## Dataset entries

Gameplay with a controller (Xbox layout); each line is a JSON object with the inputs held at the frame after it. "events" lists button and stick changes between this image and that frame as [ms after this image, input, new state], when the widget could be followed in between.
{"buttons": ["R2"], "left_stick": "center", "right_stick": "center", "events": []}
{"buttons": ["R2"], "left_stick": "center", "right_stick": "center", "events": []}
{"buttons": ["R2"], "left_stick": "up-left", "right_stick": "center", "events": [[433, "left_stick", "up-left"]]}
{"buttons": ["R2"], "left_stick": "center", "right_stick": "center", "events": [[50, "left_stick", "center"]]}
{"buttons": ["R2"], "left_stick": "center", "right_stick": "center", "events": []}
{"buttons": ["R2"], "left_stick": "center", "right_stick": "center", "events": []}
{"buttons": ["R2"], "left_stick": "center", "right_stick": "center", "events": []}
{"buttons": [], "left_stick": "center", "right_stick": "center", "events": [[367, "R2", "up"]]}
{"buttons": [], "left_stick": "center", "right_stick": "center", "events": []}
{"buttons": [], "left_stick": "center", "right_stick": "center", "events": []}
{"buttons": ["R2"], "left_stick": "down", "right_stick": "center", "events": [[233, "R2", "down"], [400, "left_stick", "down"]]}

## Work required
Nothing in the records above may differ in your copy; retype them in full.

## Exercise solution
Gameplay with a controller (Xbox layout); each line is a JSON object with the inputs held at the frame after it. "events" lists button and stick changes between this image and that frame as [ms after this image, input, new state], when the widget could be followed in between.
{"buttons": ["R2"], "left_stick": "center", "right_stick": "center", "events": []}
{"buttons": ["R2"], "left_stick": "center", "right_stick": "center", "events": []}
{"buttons": ["R2"], "left_stick": "up-left", "right_stick": "center", "events": [[433, "left_stick", "up-left"]]}
{"buttons": ["R2"], "left_stick": "center", "right_stick": "center", "events": [[50, "left_stick", "center"]]}
{"buttons": ["R2"], "left_stick": "center", "right_stick": "center", "events": []}
{"buttons": ["R2"], "left_stick": "center", "right_stick": "center", "events": []}
{"buttons": ["R2"], "left_stick": "center", "right_stick": "center", "events": []}
{"buttons": [], "left_stick": "center", "right_stick": "center", "events": [[367, "R2", "up"]]}
{"buttons": [], "left_stick": "center", "right_stick": "center", "events": []}
{"buttons": [], "left_stick": "center", "right_stick": "center", "events": []}
{"buttons": ["R2"], "left_stick": "down", "right_stick": "center", "events": [[233, "R2", "down"], [400, "left_stick", "down"]]}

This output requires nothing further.